All About Emily by Connie Willis
97 pages
Published 2011
Read February 24
Rating: ★★½ out of 5
It's
cheating a bit to claim this one as a "book" I read. Despite what the
jacket flap claims, 17,000 words is not "long" for a novella. The large
print, wide margins, and small pages disguise the fact that there just
isn't much here. It's published by Subterranean Press, who for whatever
reason think it's a sound business practice in print's waning years to
print up "deluxe hardcover editions" of modest novellas and sell them
for $20 a pop. I wonder who even buys these things, mismanaged libraries
aside. (Someone affiliated with my library, either staff or vocal
patron, must have a thing for Subterranean Press.) The "illustrations"

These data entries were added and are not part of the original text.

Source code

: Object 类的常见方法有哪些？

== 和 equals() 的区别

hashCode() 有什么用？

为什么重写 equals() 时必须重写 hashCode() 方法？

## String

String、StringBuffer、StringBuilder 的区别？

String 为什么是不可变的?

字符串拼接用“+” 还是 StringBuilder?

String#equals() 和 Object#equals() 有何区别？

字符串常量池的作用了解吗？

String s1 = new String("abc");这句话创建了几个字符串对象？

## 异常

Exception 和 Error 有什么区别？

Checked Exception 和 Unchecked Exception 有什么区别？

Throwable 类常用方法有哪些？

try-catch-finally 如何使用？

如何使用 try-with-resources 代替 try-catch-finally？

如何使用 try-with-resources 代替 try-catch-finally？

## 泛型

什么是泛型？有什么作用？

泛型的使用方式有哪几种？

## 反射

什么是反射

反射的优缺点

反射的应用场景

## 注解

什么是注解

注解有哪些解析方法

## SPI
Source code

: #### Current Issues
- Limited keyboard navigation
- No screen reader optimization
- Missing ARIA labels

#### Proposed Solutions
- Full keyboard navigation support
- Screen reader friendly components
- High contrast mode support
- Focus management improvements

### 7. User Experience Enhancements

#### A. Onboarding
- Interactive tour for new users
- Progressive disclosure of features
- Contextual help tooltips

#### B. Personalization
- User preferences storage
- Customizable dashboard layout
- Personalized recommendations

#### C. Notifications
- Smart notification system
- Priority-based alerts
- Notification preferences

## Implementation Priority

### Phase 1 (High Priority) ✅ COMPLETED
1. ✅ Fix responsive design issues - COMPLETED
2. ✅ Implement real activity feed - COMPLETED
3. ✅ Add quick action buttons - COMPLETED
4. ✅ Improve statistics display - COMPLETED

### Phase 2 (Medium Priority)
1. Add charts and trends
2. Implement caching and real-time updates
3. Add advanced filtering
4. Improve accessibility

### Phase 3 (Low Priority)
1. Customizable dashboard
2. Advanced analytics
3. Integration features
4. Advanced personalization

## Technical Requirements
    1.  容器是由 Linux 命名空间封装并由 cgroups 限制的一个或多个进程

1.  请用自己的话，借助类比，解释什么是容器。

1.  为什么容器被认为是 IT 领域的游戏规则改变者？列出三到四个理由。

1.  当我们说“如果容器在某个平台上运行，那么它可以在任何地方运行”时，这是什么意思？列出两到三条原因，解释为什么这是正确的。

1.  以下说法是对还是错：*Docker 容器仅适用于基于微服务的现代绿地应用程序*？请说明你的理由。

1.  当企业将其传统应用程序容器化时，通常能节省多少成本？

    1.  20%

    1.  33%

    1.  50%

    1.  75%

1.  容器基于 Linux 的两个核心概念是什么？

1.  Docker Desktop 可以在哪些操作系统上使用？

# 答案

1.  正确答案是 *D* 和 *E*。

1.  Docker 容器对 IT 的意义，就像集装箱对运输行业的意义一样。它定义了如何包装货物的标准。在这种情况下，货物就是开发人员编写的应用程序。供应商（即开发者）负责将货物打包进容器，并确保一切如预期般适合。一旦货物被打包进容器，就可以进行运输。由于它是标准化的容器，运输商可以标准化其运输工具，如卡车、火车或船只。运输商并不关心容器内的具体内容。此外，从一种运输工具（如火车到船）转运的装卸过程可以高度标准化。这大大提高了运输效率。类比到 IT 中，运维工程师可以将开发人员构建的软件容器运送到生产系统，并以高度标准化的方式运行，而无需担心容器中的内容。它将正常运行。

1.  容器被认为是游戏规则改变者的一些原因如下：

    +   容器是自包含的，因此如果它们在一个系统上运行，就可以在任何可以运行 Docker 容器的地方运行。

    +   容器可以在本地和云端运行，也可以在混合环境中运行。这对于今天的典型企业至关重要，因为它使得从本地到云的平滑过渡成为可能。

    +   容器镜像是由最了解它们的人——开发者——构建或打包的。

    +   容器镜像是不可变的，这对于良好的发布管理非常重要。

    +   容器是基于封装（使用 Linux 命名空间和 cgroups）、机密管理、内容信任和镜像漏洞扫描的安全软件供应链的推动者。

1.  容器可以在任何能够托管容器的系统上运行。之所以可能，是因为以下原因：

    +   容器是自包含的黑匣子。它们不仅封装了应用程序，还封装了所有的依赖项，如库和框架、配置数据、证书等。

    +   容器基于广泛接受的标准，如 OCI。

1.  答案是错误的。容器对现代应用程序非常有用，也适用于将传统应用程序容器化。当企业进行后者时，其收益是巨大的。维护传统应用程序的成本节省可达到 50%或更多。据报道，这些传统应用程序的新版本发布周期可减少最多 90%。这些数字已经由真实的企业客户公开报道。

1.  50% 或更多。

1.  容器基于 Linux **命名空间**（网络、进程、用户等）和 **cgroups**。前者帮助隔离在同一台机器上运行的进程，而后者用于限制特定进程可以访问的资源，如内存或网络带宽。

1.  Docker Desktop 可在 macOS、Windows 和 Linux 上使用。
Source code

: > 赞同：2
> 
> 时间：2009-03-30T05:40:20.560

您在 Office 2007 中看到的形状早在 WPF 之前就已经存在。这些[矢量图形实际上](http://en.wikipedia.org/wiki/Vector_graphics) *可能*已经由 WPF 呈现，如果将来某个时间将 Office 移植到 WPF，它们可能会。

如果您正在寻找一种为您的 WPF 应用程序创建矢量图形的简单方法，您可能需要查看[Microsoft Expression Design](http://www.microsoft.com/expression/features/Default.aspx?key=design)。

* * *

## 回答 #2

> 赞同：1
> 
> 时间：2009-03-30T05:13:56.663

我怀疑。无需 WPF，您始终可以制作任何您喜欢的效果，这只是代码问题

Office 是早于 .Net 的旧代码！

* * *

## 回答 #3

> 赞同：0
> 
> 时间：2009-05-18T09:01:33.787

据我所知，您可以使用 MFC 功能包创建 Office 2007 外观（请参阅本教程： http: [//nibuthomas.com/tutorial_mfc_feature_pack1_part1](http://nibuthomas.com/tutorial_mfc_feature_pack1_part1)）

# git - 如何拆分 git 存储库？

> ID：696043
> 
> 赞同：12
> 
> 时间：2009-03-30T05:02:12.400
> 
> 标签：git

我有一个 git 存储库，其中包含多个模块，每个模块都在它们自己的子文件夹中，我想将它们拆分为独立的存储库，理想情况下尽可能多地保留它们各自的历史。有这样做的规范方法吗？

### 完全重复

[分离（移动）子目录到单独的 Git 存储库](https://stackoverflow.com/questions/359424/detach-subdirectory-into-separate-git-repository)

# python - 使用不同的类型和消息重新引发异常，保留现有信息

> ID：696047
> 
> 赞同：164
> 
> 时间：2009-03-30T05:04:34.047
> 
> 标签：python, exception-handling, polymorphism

inside are all kinds of goofy, made goofier by recycling them in an
amateurish collage on the cover. I prefer to imagine characters on my
own terms, thank you, instead of having some model smiling blandly in an
undergraduate-level photoshop.
This is a workmanlike AI story,
nothing fresh or memorable except, perhaps, its Broadway trappings.
Projecting current celebrity and internet culture several decades into the future led
to rather silly reading. (The phrase "go viral" is like fingernails on chalkboard for me.) I like what little Connie Willis I've read,
but this little story will not make any favorites rankings.